We currently combine this with three other algorithms. The first is tectonic uplift. This is relevant over large timescales. On land, at least some parts (not sure if all), there are areas where tectonic processes are causing more material to be released and thus rising the land above them. This allows mountains to develop out of even formerly flat ground and is a large advantage to us over other erosion algorithms that eventually tend to make all land flat.
The second is thermal erosion, which reflects the tendency of rock to "slide" when above a certain angle. This is known as its talus angle, also called its angle of repose. It is dependent on the rock type and relates to the steepness that the rock grains can be heaped at before they start to slide down.
This corrects the tendency that stream power has to create extremely steep slopes, by breaking down the rock when it gets too steep, and has a large effect on the final elevation and overall map shape.

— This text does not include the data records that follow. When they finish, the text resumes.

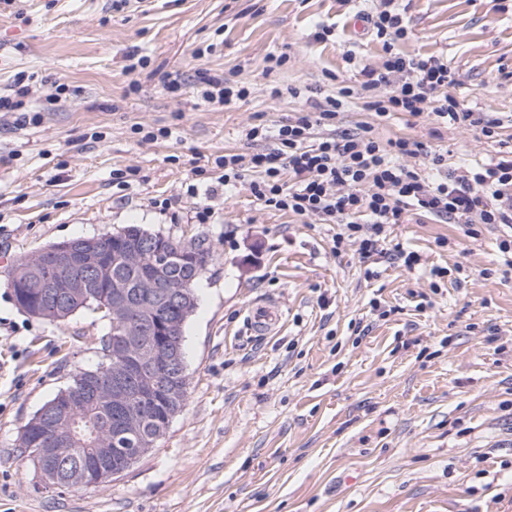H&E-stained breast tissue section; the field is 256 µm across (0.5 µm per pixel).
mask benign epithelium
<instances>
[{
    "label": "benign epithelium",
    "instance_id": "obj_1",
    "mask_svg": "<svg viewBox=\"0 0 512 512\" xmlns=\"http://www.w3.org/2000/svg\"><path fill=\"white\" fill-rule=\"evenodd\" d=\"M114 238L110 233L79 240L53 243L40 249L28 260L26 271L34 273L33 292L38 299L27 307L36 315L44 314L64 321L96 295L104 285L110 291L111 315L125 325L123 335L112 344L118 364L110 371L112 383L81 390L73 385L63 389L58 397L43 407L27 426V445L41 481L47 487L66 489L74 486H105L119 471L97 465V460L112 452L110 448H95L91 454L73 462L78 443V425L83 410L97 406L125 422L138 415L133 396L147 392L157 398L167 393L170 371L184 373L181 349L174 342L177 321L174 314L184 311L196 301L190 290L192 277L171 273L172 264L161 259V249L152 237L127 249L120 263L140 267L146 263L154 274L143 281L145 294L168 312L164 320L138 313V305L129 292L128 284L115 266L94 262L78 274L73 268L80 259L99 251L100 245Z\"/></svg>",
    "mask_w": 512,
    "mask_h": 512
}]
</instances>
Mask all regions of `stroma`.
<instances>
[{
  "instance_id": "35a3bbf8",
  "label": "stroma",
  "mask_w": 512,
  "mask_h": 512,
  "mask_svg": "<svg viewBox=\"0 0 512 512\" xmlns=\"http://www.w3.org/2000/svg\"><path fill=\"white\" fill-rule=\"evenodd\" d=\"M378 6L0 2V95L25 75L39 111L30 123L0 116V254L16 259L138 224L203 240L213 255L184 331L185 407L158 447L108 486L63 492L38 485L20 432L75 367L97 365L104 325L88 310L58 322L27 315L0 264V512H512V279L498 273L502 227L479 225L473 239L408 213L391 238L421 255L409 270L364 258L354 242L333 253L336 225L264 207L244 186L208 196L205 224L185 196L187 185H212L218 156L245 149V127L276 125L302 107L271 98V87L329 94L380 64L381 43L348 30ZM406 24L398 50L446 57L463 107L496 113L512 138V0H409ZM132 51L147 60L133 73ZM269 56L283 65L264 70ZM205 71L249 96L200 104ZM56 82L68 92L50 105ZM163 127L170 137L143 140ZM378 132L421 141L423 153L405 160L418 168L434 151L452 168L497 151L406 112ZM116 170L131 171L129 189L113 183ZM457 263L471 272L466 282L431 293L430 268ZM259 300L282 313L267 336L246 328Z\"/></svg>"
}]
</instances>
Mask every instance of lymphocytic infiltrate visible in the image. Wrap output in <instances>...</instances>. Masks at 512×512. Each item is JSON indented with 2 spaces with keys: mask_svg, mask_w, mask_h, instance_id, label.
Listing matches in <instances>:
<instances>
[{
  "mask_svg": "<svg viewBox=\"0 0 512 512\" xmlns=\"http://www.w3.org/2000/svg\"><path fill=\"white\" fill-rule=\"evenodd\" d=\"M372 34L382 41L385 57L378 67L362 68L359 90L338 87L324 100H310L306 110L282 120L277 128L255 124L245 129L248 143H264V150L228 153L218 157V186L247 185L263 206L301 217H316L337 225L335 248L358 243L365 257L393 254L407 269L421 264L419 252L396 248L388 252L392 225L402 223L411 210L439 221L458 224L474 236L478 224L509 227L498 248L512 273V150L472 168H449L444 154L433 153L430 172L404 165L423 149L407 138L380 140L369 123L355 129L338 126L343 101L358 94L377 118L392 112L430 114L438 123L498 138L503 125L489 112L462 109L449 89L454 84L447 58L406 55L395 43L407 35L404 11L397 0H382L368 14ZM325 128L312 142L315 128Z\"/></svg>",
  "mask_w": 512,
  "mask_h": 512,
  "instance_id": "lymphocytic-infiltrate-1",
  "label": "lymphocytic infiltrate"
}]
</instances>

It also has a nice side effect of limiting overall altitude in the presence of uplift. I think this is distinct from "mountain height" as mentioned in the paper, which I believe refers to how high a particular ridge can get before depositing into a basin; but I'm not sure.

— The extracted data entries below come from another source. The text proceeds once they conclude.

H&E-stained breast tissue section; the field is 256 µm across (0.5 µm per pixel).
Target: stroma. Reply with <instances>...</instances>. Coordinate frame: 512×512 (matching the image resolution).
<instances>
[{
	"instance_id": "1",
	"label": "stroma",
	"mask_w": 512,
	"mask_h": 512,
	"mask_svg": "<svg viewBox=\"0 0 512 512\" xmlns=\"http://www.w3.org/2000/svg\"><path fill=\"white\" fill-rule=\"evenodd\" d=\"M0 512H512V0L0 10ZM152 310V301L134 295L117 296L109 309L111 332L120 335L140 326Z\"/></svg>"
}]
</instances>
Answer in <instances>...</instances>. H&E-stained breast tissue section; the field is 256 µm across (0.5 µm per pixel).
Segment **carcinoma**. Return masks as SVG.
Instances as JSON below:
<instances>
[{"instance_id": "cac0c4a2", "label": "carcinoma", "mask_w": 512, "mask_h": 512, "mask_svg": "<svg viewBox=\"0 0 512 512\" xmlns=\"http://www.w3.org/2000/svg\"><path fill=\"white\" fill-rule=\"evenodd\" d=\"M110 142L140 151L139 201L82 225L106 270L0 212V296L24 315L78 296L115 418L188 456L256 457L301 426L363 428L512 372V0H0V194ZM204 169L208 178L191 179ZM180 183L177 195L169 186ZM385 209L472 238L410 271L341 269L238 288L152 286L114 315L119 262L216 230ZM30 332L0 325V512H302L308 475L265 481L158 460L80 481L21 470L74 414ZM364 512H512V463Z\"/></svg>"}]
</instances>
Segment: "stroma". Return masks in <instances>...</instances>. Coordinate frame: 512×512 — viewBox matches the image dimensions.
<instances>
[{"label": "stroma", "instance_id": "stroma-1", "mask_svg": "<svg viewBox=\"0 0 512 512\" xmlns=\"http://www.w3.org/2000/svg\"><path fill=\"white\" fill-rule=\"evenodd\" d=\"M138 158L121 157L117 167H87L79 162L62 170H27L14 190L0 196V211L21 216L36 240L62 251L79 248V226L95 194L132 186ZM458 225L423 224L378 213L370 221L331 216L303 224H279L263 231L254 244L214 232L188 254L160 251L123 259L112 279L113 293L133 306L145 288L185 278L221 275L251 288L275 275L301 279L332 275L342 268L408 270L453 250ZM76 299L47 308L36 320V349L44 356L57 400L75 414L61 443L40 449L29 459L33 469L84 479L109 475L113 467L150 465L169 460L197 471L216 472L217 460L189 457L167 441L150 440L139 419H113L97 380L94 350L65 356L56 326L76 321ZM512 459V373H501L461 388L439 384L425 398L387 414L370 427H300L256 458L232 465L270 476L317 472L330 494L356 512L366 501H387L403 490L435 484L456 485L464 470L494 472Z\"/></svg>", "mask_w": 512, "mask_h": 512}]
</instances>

The third, just added on my branch, is hillslope diffusion. This reflects the tendency of land to "slump" into each other, even below its angle of repose, and is a catchall for the effects of lots of different processes (e.g. wind). This equation is fully implicit, meaning it converges for every time scale no matter what, so it is pretty easy to add on as a step at the end. It is responsible for effects like making hills convex, beach slopes gentle, filling in small depressions, and creating new lakes (e.g. "oxbow" lakes) by blocking rivers with sediment.

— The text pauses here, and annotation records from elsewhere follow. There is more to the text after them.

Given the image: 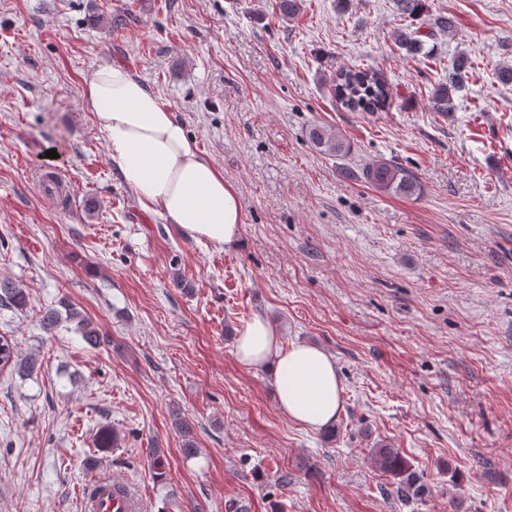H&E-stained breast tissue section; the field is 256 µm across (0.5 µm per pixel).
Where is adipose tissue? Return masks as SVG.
<instances>
[{
	"mask_svg": "<svg viewBox=\"0 0 512 512\" xmlns=\"http://www.w3.org/2000/svg\"><path fill=\"white\" fill-rule=\"evenodd\" d=\"M108 155L146 210L215 246L238 242L244 213L233 186L203 160L185 124L128 67L97 70L83 90ZM244 366L270 377L281 412L309 431L330 427L342 409L335 359L323 349L283 345L257 317L235 339Z\"/></svg>",
	"mask_w": 512,
	"mask_h": 512,
	"instance_id": "1",
	"label": "adipose tissue"
}]
</instances>
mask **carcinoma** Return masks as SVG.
<instances>
[{
	"mask_svg": "<svg viewBox=\"0 0 512 512\" xmlns=\"http://www.w3.org/2000/svg\"><path fill=\"white\" fill-rule=\"evenodd\" d=\"M396 13L402 20H417L424 15L426 0H393ZM428 31L423 33L417 27L411 30L400 29L396 32L395 42L405 55L417 58L432 52L429 40L439 33L449 34L455 28V19L451 14H438L423 20ZM472 69L471 58L467 54L458 55L452 62L448 72V82L437 85L431 94L432 107L437 112L453 110L452 94L462 90ZM334 95L342 106L351 112H378L383 110L391 98L387 83L378 72L359 65L341 68L331 75ZM309 142L319 151L335 157H344L351 152L352 145L348 139L325 124H313L307 130ZM368 184L384 191L412 196L420 191L416 179L405 168L386 161L369 165L362 172ZM29 294L18 284L0 279V306L22 309L28 303ZM60 308H49L45 311L42 321L51 329L61 318V312H67L69 318L77 320V327L83 340L90 346L101 344L104 334L90 321L80 317L70 305L62 300ZM36 360L24 362L16 360L15 347L11 340L0 336V366L15 367L21 371L34 369ZM177 430L183 439V450L191 456L197 448L194 441V429L185 418H178ZM375 463L384 471L398 479L397 493L401 500L408 502L420 495L421 488L411 467L395 448L384 446L373 449Z\"/></svg>",
	"mask_w": 512,
	"mask_h": 512,
	"instance_id": "obj_1",
	"label": "carcinoma"
}]
</instances>
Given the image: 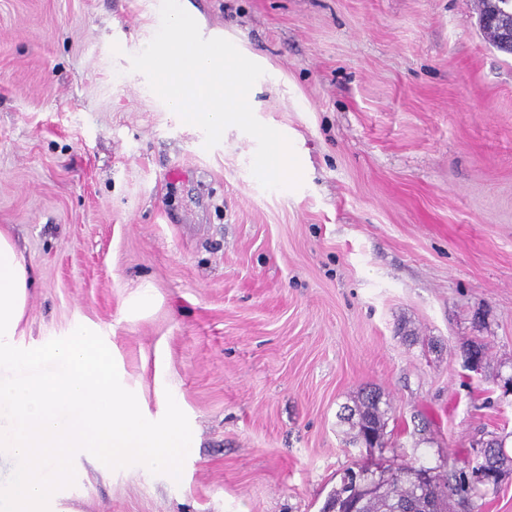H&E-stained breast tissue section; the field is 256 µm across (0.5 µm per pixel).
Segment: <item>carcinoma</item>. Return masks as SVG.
Returning <instances> with one entry per match:
<instances>
[{"label": "carcinoma", "mask_w": 512, "mask_h": 512, "mask_svg": "<svg viewBox=\"0 0 512 512\" xmlns=\"http://www.w3.org/2000/svg\"><path fill=\"white\" fill-rule=\"evenodd\" d=\"M480 2L483 5L481 14L493 8L512 22V0ZM387 414L381 393L365 390L357 395L353 404L342 406L337 417L340 423L348 426L346 434L350 442L362 447L374 440L377 447L383 449L388 445ZM485 445L489 451L477 467L497 480L512 458L505 452L501 440L491 439ZM470 467L471 462L465 460L461 467L441 474L437 468L416 459L348 468L341 476L340 484L329 495L325 509L342 512L351 500L357 499L360 512H425L429 506L433 512H448V500L453 496L472 500L485 495L486 486L468 480L466 470Z\"/></svg>", "instance_id": "1"}]
</instances>
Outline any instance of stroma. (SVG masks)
<instances>
[{"label": "stroma", "mask_w": 512, "mask_h": 512, "mask_svg": "<svg viewBox=\"0 0 512 512\" xmlns=\"http://www.w3.org/2000/svg\"><path fill=\"white\" fill-rule=\"evenodd\" d=\"M181 3L263 67L249 102L298 188L132 71L144 0H0V225L38 276L18 342L95 327L141 413L195 439L176 483L76 459L65 512H321L370 459L337 419L365 388L384 459L512 456V55L478 0Z\"/></svg>", "instance_id": "stroma-1"}]
</instances>
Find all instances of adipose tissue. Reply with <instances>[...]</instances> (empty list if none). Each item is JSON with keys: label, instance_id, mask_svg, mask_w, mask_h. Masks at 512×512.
<instances>
[{"label": "adipose tissue", "instance_id": "1", "mask_svg": "<svg viewBox=\"0 0 512 512\" xmlns=\"http://www.w3.org/2000/svg\"><path fill=\"white\" fill-rule=\"evenodd\" d=\"M35 282L0 226V456L15 463L0 482V512H54L48 478L78 456L115 466L134 458L179 481V457L192 445L179 415L161 425L142 418L93 330L34 350L14 345Z\"/></svg>", "mask_w": 512, "mask_h": 512}]
</instances>
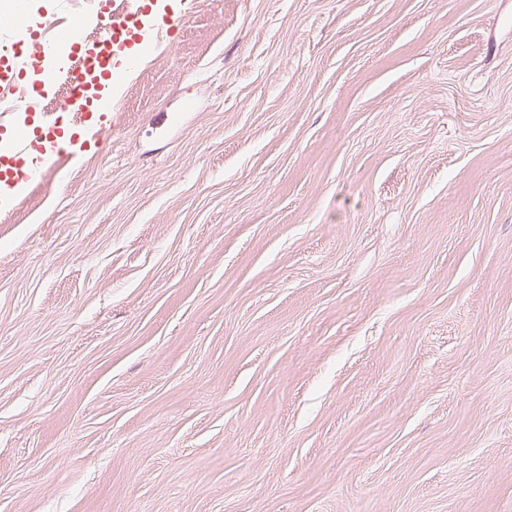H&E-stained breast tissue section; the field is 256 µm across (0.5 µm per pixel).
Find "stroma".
<instances>
[{
  "label": "stroma",
  "instance_id": "obj_1",
  "mask_svg": "<svg viewBox=\"0 0 512 512\" xmlns=\"http://www.w3.org/2000/svg\"><path fill=\"white\" fill-rule=\"evenodd\" d=\"M186 16L0 208V512H512V0Z\"/></svg>",
  "mask_w": 512,
  "mask_h": 512
}]
</instances>
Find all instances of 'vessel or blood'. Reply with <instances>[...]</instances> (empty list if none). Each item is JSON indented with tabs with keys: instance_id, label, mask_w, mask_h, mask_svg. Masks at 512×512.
<instances>
[{
	"instance_id": "obj_1",
	"label": "vessel or blood",
	"mask_w": 512,
	"mask_h": 512,
	"mask_svg": "<svg viewBox=\"0 0 512 512\" xmlns=\"http://www.w3.org/2000/svg\"><path fill=\"white\" fill-rule=\"evenodd\" d=\"M184 23L182 12L158 6L156 0H113L112 15L95 40L80 38L75 16L33 32L23 66L1 53L0 96L13 100L15 106L0 112V131L14 132L0 145V186L34 183L64 156L65 143H78L86 133L110 135V127L93 122L95 105L121 70L136 65L135 48L165 42ZM24 67L69 86L62 109L70 113V120L52 119L40 99L18 94Z\"/></svg>"
}]
</instances>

We still use noise to influence uplift rates at each point, compose an initial continent shape, and control parameters to the erosion equations (such as rock strength and diffusion rate). We also still use noise heavily in the local generation of features, and for things like deciding on humidity and temperature maps; however, these things are also weighted by other factors (like altitude and flux). Over time, we hope to decrease the role of noise as we simulate more processes.
There are many more things left to simulate, but so far this has given Veloren very distinctive and realistic-feeling worldgen compared to a lot of procedurally generated worlds, especially those which render things at a fine enough scale that you can play in them in 3D. Just having rivers and lakes guaranteed to actually flow downhill and connect up globally makes a huge difference in feel, as does having ridges in mountains and gorged valleys.
With hillslope diffusion, we also have features like oxbow lakes and islands built up out of sediment (smoother than regular islands). As we add more processes, we will get more diverse terrain and more biomes, but we could also get that with hardcoded biome types or noise-based approaches.
The use of physical processes, however, results in terrain that is much more interesting and diverse by comparison. This is because it allows for the interaction of all these effects. It also means that the interesting terrain will be cohesive with its environment, which is often a stumbling block for biome-based or noise-based generation. Your shattered hills may look great, but where do you put them and why are they there?